Наше спортивное выступление началось. Мы давно уже на «ходовой дорожке», не хватает только зрите­лей-болельщиков, но заранее разочаруем читателя: ни зрителей, ни болельщиков не будет. Кому придет в голову идти за нами в царство холода, серого и бе­лого безмолвия. Наша группа полностью предостав­лена сама себе, радость и невзгоды, успехи и разоча­рования будем делить одни, без свидетелей. Здесь и подбодрить-то в трудную минуту будет некому. Зате­рянные вдали от всего живого, будем один на один с суровой природой. В течение многих дней нас ждут трудности и, конечно, лишения. Мы знали о них, го­товились к ним и, бросив Ушбе вызов, пошли уверен­ные, что все равно победим. Эта вера придавала нам силу и согревала наши души.

Впереди — хрупкий ледяной мосточек через ле­довую трещину, который проползаем по-пластунски. Она книзу расширяется настолько, что свободно мо­жет вместить в себя трехэтажный дом.

Утренние тени заметно поубавились. Теплые лучи солнца наконец коснулись и нас. Уже полдень. Кра­дучись, форсируем очень опасный ледопадный учас­ток. Со всех сторон на нас угрожающе смотрят ог­ромные массы льда и снега, невольно вспоминаются слова из «Демона»:

...Обвалов сонные громады

С уступов будто водопады,

Морозом схваченные вдруг,

Висят, нахмурившись, вокруг...

Это очень похоже на то, что перед нами. Опасное место проходим в полном молчании, потому что не­осторожный крик может оживить эти громады. Из опасного окружения наконец выходим на Ушбинское плато — в просторы льда и глубокого снега. Наши дымчатые очки почти бессильны против ослепитель­ной белизны снега, трудно представить, что было бы без них.

Поворот головы — и вдруг над нами, на огромной высоте, показался профиль нашего «противника» — Ушбы.

От него трудно оторвать глаза. Строгие очертания и крутые взлеты более чем внушительны, особенно на фоне плавных, мягких очертаний снежного плато. Еще сто метров подъема по пояс в раскисшем сне­гу — и мы на так называемой снежной «подушке» Ушбы. Высота — более четырех тысяч метров над уровнем моря.

Здесь наша вторая ночевка. В эту пору ночью тут по-настоящему хозяйничает холод, и, чтобы не мерз­нуть, «утепляем» дно нашей палатки веревками, акку­ратно уложенными в спиральные кольца, и одеваем­ся потеплее.

Пока еще светло, протаптываем первую лесенку следов по крутому фирновому склону. Этим занялись мы с Николаем Лавренко. С ним же навесили почти стометровые перила из репшнура на завтра. Солнце, несмотря на позднее время, «не думает» заходить, и мы вынуждены лезть в палатку засветло.

- Задания к работе:
(1) Какую высоту над уровнем моря называет текст для снежной «подушки» Ушбы?
(2) Согласуются ли с текстом эти утверждения? Для каждого ответьте «да» или «нет» и приведите решающие слова текста.
(a) Через ледяной мосточек над трещиной группа перебирается ползком.
(b) Опасный ледопадный участок группа проходит, громко переговариваясь.
(c) На ночевке дно палатки утепляют веревками.
Отвечайте, опираясь только на текст.

Фрагменты набора данных
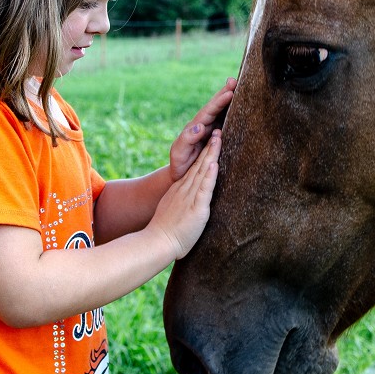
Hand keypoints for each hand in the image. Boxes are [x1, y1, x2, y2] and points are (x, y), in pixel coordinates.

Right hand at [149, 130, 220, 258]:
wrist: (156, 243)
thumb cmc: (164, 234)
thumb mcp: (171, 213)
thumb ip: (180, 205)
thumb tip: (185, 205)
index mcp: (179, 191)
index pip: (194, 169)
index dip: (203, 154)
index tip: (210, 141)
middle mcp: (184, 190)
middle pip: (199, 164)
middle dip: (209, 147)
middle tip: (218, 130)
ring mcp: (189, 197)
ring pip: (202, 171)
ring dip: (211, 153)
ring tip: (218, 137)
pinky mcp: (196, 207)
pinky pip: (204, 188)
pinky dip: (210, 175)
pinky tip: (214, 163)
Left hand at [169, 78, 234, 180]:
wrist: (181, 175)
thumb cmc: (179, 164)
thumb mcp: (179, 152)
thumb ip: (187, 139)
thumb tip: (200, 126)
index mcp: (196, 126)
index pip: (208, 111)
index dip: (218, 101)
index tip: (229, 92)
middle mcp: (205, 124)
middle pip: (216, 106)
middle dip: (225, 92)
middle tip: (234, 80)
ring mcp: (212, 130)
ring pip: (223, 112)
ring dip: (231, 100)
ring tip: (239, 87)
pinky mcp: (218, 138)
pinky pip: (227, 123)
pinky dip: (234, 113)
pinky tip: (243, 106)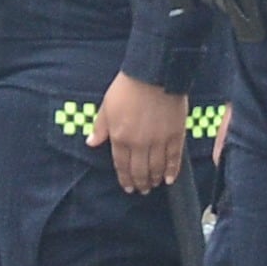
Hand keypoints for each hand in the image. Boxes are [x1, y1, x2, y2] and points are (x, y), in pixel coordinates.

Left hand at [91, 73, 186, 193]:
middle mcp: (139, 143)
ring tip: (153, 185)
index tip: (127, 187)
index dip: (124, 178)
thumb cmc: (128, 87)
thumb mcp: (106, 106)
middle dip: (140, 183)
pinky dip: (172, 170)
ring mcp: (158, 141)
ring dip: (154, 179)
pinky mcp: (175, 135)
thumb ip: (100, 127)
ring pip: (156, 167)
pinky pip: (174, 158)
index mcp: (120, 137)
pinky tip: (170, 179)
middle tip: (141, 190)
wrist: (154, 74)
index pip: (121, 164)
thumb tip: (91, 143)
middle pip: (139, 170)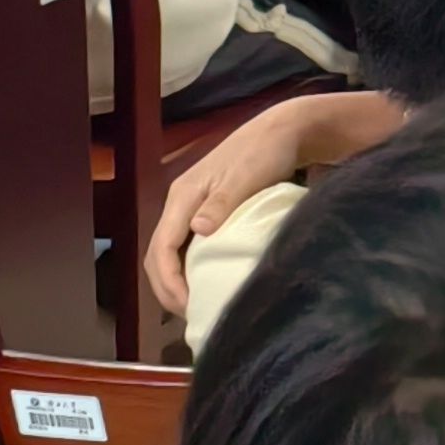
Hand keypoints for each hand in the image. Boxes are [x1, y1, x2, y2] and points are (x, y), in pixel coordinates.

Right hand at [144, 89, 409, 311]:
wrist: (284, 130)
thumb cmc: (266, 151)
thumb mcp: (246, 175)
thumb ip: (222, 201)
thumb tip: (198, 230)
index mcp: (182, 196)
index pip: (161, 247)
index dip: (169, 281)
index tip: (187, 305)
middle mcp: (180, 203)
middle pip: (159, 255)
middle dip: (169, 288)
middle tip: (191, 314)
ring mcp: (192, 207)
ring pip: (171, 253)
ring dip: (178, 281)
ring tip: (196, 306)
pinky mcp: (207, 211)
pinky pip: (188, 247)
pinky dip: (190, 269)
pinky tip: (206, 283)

- Ответы по пунктам:
(1) Более четырех тысяч метров над уровнем моря.

(2)
(a) Да: «который проползаем по-пластунски».
(b) Нет: «Опасное место проходим в полном молчании».
(c) Да: «„утепляем“ дно нашей палатки веревками».